I was so inspired by Alice Keeler’s recent post, Class Twitter Account: How Your Students Can Tweet, that I decided to take her idea and generate a Google Form for our soon-to-be-instituted elementary school student tech team to allow them to quickly submit tweets for consideration by our new Twitter feed. That part was easy but I also wanted to make it easy for them to see the Twitter feed as well. I decided to make a Google Sites page containing the embedded Google Form as well as a Twitter widget of the feed. For some reason, I just couldn’t get it to work so I headed to Google Search. I landed on a Tech Tip published by the IT folks with West Hartford Public Schools: Embed a Twitter Feed – Google Sites.

The steps are pretty straight forward if you don’t mind digging into HTML a bit. They suggest using Note Pad but I used Dreamweaver. If you are looking for an alternative HTML editor, try TextWrangler.

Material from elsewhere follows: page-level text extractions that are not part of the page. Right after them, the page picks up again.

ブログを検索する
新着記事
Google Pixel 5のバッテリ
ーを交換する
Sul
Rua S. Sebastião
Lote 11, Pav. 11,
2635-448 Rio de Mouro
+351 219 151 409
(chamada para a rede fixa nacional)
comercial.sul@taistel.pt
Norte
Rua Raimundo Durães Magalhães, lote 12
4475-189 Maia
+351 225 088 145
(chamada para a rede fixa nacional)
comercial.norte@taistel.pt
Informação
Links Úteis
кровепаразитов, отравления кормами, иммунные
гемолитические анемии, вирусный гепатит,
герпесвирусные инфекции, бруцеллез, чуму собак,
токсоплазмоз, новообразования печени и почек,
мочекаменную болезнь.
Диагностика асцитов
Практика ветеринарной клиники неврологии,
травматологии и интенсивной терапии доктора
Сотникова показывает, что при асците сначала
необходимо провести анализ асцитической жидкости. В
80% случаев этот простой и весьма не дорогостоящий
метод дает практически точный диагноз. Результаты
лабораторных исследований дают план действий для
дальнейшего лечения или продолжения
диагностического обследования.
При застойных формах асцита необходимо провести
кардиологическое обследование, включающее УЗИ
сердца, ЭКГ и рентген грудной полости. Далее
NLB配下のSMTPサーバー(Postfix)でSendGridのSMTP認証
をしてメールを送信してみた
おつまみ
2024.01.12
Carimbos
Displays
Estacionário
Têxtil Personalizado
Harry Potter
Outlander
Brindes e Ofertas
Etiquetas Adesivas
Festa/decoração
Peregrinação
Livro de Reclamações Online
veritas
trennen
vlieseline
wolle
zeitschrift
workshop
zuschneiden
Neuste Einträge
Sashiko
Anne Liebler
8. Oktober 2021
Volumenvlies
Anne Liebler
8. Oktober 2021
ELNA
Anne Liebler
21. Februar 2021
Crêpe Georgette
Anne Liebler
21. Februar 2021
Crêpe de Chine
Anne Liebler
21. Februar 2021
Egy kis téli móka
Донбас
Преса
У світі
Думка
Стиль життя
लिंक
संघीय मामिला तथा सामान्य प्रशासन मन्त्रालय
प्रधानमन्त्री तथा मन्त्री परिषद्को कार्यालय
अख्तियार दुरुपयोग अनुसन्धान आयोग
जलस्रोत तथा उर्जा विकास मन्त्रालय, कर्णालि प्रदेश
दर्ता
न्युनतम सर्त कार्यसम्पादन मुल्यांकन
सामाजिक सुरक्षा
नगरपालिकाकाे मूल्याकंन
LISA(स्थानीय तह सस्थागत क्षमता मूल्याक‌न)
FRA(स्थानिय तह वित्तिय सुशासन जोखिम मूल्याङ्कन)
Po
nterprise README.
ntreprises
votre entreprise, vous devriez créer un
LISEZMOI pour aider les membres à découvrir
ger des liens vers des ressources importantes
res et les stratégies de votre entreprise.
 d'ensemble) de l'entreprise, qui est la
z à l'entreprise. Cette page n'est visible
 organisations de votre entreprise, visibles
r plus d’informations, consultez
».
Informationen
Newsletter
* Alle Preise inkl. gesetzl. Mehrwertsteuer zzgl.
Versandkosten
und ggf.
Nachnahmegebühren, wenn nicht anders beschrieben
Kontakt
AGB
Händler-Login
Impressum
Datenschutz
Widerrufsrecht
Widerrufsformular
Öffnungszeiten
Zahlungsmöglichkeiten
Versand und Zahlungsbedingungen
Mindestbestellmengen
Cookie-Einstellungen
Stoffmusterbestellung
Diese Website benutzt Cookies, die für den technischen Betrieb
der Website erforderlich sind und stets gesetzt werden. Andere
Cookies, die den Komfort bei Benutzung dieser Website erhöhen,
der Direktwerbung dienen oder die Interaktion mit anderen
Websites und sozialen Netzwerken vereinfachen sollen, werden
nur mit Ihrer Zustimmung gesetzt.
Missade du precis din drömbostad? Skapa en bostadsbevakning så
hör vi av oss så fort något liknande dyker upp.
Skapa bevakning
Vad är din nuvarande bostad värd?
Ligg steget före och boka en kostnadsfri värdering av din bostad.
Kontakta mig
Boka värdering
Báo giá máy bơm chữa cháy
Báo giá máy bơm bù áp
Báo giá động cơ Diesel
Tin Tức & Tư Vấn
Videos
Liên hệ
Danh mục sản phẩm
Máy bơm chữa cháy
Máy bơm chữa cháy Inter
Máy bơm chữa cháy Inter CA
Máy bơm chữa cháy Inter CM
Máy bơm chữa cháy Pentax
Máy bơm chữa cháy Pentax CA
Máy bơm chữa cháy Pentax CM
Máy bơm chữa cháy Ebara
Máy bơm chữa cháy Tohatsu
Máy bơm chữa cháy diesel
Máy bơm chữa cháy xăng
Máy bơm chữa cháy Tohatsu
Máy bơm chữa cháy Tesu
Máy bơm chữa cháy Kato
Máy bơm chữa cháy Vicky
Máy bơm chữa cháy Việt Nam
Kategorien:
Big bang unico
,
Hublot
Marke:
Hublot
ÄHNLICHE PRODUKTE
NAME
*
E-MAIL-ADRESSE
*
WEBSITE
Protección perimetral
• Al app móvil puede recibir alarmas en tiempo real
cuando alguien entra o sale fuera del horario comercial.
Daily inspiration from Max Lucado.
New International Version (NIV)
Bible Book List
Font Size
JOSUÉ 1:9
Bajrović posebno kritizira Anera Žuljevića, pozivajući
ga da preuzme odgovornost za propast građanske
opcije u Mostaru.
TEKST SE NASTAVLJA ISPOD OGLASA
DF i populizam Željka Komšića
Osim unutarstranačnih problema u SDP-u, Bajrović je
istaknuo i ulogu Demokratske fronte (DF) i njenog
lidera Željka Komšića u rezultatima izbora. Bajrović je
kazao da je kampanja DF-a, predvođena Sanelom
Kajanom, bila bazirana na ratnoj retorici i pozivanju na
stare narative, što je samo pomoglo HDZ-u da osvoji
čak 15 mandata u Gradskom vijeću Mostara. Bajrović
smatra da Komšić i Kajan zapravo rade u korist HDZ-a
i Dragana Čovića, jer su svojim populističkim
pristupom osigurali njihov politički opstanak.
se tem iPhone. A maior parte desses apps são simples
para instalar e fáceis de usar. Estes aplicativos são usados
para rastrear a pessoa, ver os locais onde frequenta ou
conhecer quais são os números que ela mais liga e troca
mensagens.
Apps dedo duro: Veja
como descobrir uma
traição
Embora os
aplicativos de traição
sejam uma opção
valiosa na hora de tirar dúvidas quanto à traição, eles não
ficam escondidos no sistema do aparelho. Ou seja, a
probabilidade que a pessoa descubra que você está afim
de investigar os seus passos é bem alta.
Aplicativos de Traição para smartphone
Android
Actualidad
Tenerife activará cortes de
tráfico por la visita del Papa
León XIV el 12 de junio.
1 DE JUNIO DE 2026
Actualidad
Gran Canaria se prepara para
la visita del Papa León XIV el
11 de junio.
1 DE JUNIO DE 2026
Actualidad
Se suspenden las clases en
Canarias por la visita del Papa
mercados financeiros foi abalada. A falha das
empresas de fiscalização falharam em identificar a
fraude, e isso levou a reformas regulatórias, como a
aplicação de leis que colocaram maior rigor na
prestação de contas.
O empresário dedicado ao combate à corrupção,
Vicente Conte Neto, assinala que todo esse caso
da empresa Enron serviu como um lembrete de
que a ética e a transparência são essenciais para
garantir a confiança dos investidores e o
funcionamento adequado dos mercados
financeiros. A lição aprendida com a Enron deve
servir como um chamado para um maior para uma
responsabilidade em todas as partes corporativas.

I created a Google Sites page and made it totally blank (or at least as blank as I could make it) and set the width to 100%. I embedded the Google Form I created on one side of the page and the Twitter Feed on the other. The end result looks like this:

tweet-page

Sadly, Twitter is blocked on our campus so a big gray area comes up when viewing this on campus.

Screen Shot 2016-05-31 at 11.02.41 AM

As a way around that, I headed over to IFTTT. I started with appending the tweet to a Google Sheet that I was going to embed in the Google Site. It just didn’t look right. I tried appending the tweet to a Google Doc which, again, just didn’t work for me. I ended up using a recipe to create a Blogger post every time the account tweets. I chose to grab the RSS feed for that blog and embed that beside the submission form. It still isn’t very pretty but, for now, it is functional.

Screen Shot 2016-05-31 at 10.58.37 AM

I’m looking forward to getting more of our elementary students practicing their digital citizenship skills while also highlighting the great work our students are doing at my school.